Evidemment, les lecteurs de Dimanche figurent au rang des exceptions. Régulièrement, en nos pages, vous lisez des analyses et décryptages émanant de théologiens. Vous avez l’occasion d’apprécier la capacité qu’ont ces experts à interroger le fait religieux sous l’angle de la raison. Vous pouvez bénéficier du regard critique qu’ils portent sur la vie de l’Eglise. Ainsi que de leur capacité à interroger le sens de certaines de nos réalités contemporaines.
Mais vous figurez bien au rang des exceptions. Les autres? Testez, pour voir. Allez dans la rue, demandez aux passants le nom de l’un ou l’autre théologien. Des politologues, des virologues ou des climatologues? Ils devraient pouvoir vous en citer – ne fût-ce qu’un ou deux. Mais des théologiens…
Et même, demandez-leur s’ils savent ce qu’est un théologien – quel est le champ de son expertise, sa méthode de travail, son statut… Vous pourriez être surpris. Serait-ce un prof de religion? Une sorte de prêtre? Ou… un astrologue? Les confusions risquent bien d’être légion.
La faute à qui? Reconnaissons que les torts pourraient être partagés. Bien sûr, on peut regretter que les médias et autres faiseurs d’opinion laissent peu la parole aux théologiens. Qu’ils les écoutent peu. Les invitent peu. Les citent peu. Mais on ne peut taire une autre question: les théologiens font-ils suffisamment entendre leur voix?

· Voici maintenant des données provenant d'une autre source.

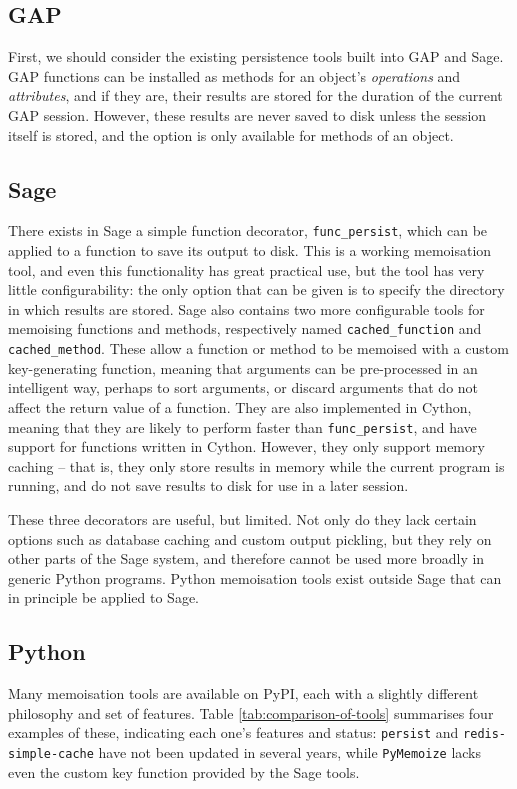 \documentclass{deliverablereport}
\begin{document}
\subsection{GAP}
First, we should consider the existing persistence tools built into GAP and
Sage.  GAP functions can be installed as methods for an object's
\emph{operations} and \emph{attributes}, and if they are, their results are
stored for the duration of the current GAP session.  However, these results are
never saved to disk unless the session itself is stored, and the option is only
available for methods of an object.

\subsection{Sage}
There exists in Sage a simple function decorator, \texttt{func\_persist}, which
can be applied to a function to save its output to disk.  This is a working
memoisation tool, and even this functionality has great practical use, but the
tool has very little configurability: the only option that can be given is to
specify the directory in which results are stored.  Sage also contains two more
configurable tools for memoising functions and methods, respectively named
\texttt{cached\_function} and \texttt{cached\_method}.  These allow a function
or method to be memoised with a custom key-generating function, meaning that
arguments can be pre-processed in an intelligent way, perhaps to sort arguments,
or discard arguments that do not affect the return value of a function.
They are also implemented in Cython, meaning that they are likely to perform
faster than \texttt{func\_persist}, and have support for functions written in
Cython.
However, they only support memory caching -- that is, they only store results in
memory while the current program is running, and do not save results to disk for
use in a later session.

These three decorators are useful, but limited.  Not only do they lack certain
options such as database caching and custom output pickling, but they rely on
other parts of the Sage system, and therefore cannot be used more broadly in
generic Python programs.  Python memoisation tools exist outside Sage that can
in principle be applied to Sage.

\subsection{Python}
Many memoisation tools are available on PyPI, each with a slightly different
philosophy and set of features.  Table \ref{tab:comparison-of-tools} summarises
four examples of these, indicating each one's features and status:
\texttt{persist} and \texttt{redis-simple-cache} have not been updated in
several years, while \texttt{PyMemoize} lacks even the custom key function
provided by the Sage tools.
\end{document}
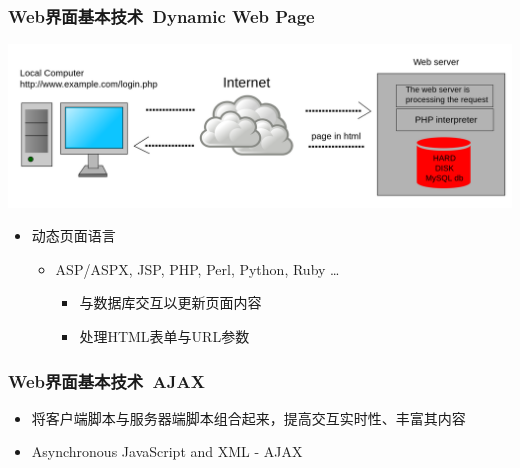\documentclass{beamer}
\begin{document}
\begin{frame}
	\frametitle{Web界面基本技术~{\small Dynamic Web Page}}
	\begin{center}
	\includegraphics[width=.8\textwidth]{images/2000px-Scheme_dynamic_page_en.svg.png}
	\end{center}
	\beamertemplatetransparentcovereddynamicmedium
	\begin{itemize}[<+->]
		\item 动态页面语言
		\begin{itemize}
			\item ASP/ASPX, JSP, PHP, Perl, Python, Ruby \dots
			\begin{itemize}
				\item 与数据库交互以更新页面内容
				\item 处理HTML表单与URL参数
			\end{itemize}
		\end{itemize}
	\end{itemize}
\end{frame}

\begin{frame}
	\frametitle{Web界面基本技术~{\small AJAX}}
	\beamertemplatetransparentcovereddynamicmedium
	\begin{itemize}[<+->]
		\item 将客户端脚本与服务器端脚本组合起来，提高交互实时性、丰富其内容
		\item Asynchronous JavaScript and XML - AJAX
	\end{itemize}
\end{frame}
\end{document}
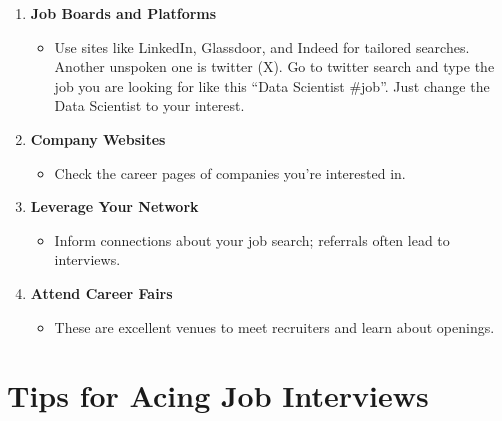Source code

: \documentclass[
  letterpaper,
  DIV=11,
  numbers=noendperiod]{scrreprt}
\providecommand{\tightlist}{%
  \setlength{\itemsep}{0pt}\setlength{\parskip}{0pt}}\usepackage{longtable,booktabs,array}
\begin{document}
\begin{enumerate}
\def\labelenumi{\arabic{enumi}.}
\item
  \textbf{Job Boards and Platforms}

  \begin{itemize}
  \tightlist
  \item
    Use sites like LinkedIn, Glassdoor, and Indeed for tailored
    searches. Another unspoken one is twitter (X). Go to twitter search
    and type the job you are looking for like this ``Data Scientist
    \#job''. Just change the Data Scientist to your interest.
  \end{itemize}
\item
  \textbf{Company Websites}

  \begin{itemize}
  \tightlist
  \item
    Check the career pages of companies you're interested in.
  \end{itemize}
\item
  \textbf{Leverage Your Network}

  \begin{itemize}
  \tightlist
  \item
    Inform connections about your job search; referrals often lead to
    interviews.
  \end{itemize}
\item
  \textbf{Attend Career Fairs}

  \begin{itemize}
  \tightlist
  \item
    These are excellent venues to meet recruiters and learn about
    openings.
  \end{itemize}
\end{enumerate}

\section{Tips for Acing Job
Interviews}\label{tips-for-acing-job-interviews}
\end{document}
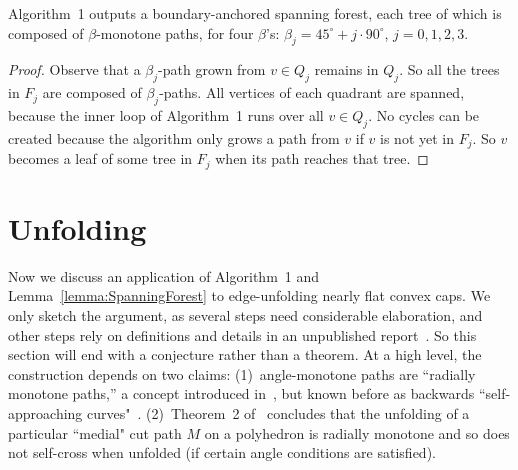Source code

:\documentclass{cccg17}
\newcommand{\bluenew}[1]{{#1}}  %
\newcommand{\rednote}[1]{{}}  %
\newcommand{\lemlab}[1]{\label{lemma:#1}}
\newcommand{\seclab}[1]{\label{sec:#1}}
\newcommand{\lemref}[1]{\ref{lemma:#1}}
\def\b{{\beta}}
\begin{document}
\rednote{Rev1:
``For $j=0,1,2,3$, the trees in $Q_j$ are monotone with respect to the angle $225^\circ + j \cdot 90^\circ$ and not with respect to the angle $45^\circ + j \cdot 90^\circ$ (if I got the definition of $\beta$-monotone trees right and the paths go from the source to the nodes).
JOR: I think this is splitting hairs. The paths are at $45^\circ + j \cdot 90^\circ$, but,
yes, the trees are aimed the other way.}


\rednote{Rev1:
``In the description of Algorithm 1 output and in the statement of Lemma 8, one gets the false impression that the forest is composed of connected components which are paths."
JOR: Certainly the figure removes that confusion, but I added clarification.}

\begin{lemma}
Algorithm~1 outputs a boundary-anchored spanning forest,
\bluenew{each tree of which is}
composed of $\b$-monotone paths, for four $\b$'s:
$\b_j = 45^\circ + j \cdot 90^\circ$, $j=0,1,2,3$.
\lemlab{SpanningForest}
\end{lemma}
\begin{proof}
Observe that a $\b_j$-path grown from $v \in Q_j$ remains in $Q_j$.
So all the trees in $F_j$ are composed of $\b_j$-paths.
All vertices of each quadrant are spanned, because the inner loop
of Algorithm~1 runs over all $v \in Q_j$.
No cycles can be created because the algorithm only grows
a path from $v$ if $v$ is not yet in $F_j$. So $v$ becomes a leaf
of some tree in $F_j$ when its path reaches that tree.
\end{proof}

\section{Unfolding}
\seclab{Unfolding}
Now we \bluenew{discuss} an application of Algorithm~1 and Lemma~\lemref{SpanningForest}
to edge-unfolding nearly flat convex caps.
We \bluenew{only} sketch the argument, 
\bluenew{as several steps need considerable elaboration, and other steps rely}
on definitions and 
details in an unpublished report~\cite{o-ucprm-16}.
So this section will end with a conjecture rather than a theorem.
At a high level, the construction depends on two claims:
(1)~angle-monotone paths are ``radially monotone paths,'' a concept introduced
in~\cite{o-ucprm-16}, but known before as backwards ``self-approaching curves"~\cite{ikl-sac-99}.
(2)~Theorem~2 %
of~\cite{o-ucprm-16} concludes that the unfolding
of a particular ``medial" cut path $M$ on a polyhedron is radially monotone and so does not self-cross
when unfolded
(if certain angle conditions are satisfied).
\end{document}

L’Eglise a besoin d’eux. En ces temps incertains, ils doivent montrer, avec rigueur et foi, comment, par le passé, l’Eglise a traversé des tempêtes. Ils doivent aider à comprendre comment demeurer fidèle au Christ aujourd’hui. Par leurs écrits, leurs paroles et leurs actes, ils doivent aussi favoriser l’éclosion d’initiatives nouvelles.
Le monde a besoin d’eux. Car le monde ne pourrait se contenter d’avoir, à sa disposition, des politologues, des virologues et des climatologues. Il a besoin de personnes qui réfléchissent à un autre niveau de profondeur. Des personnes qui cherchent le sens de ce que nous vivons. Et qui se mettent au service d’une humanité plus grande.
De ce point de vue, l’entretien que nous accordent cette semaine les doyens des Facultés de théologie et de sciences des religions de la KUL et de l’UCLouvain est signe d’espérance. "Il faut aller dehors", nous disent-ils. Ils y sont très chaleureusement attendus.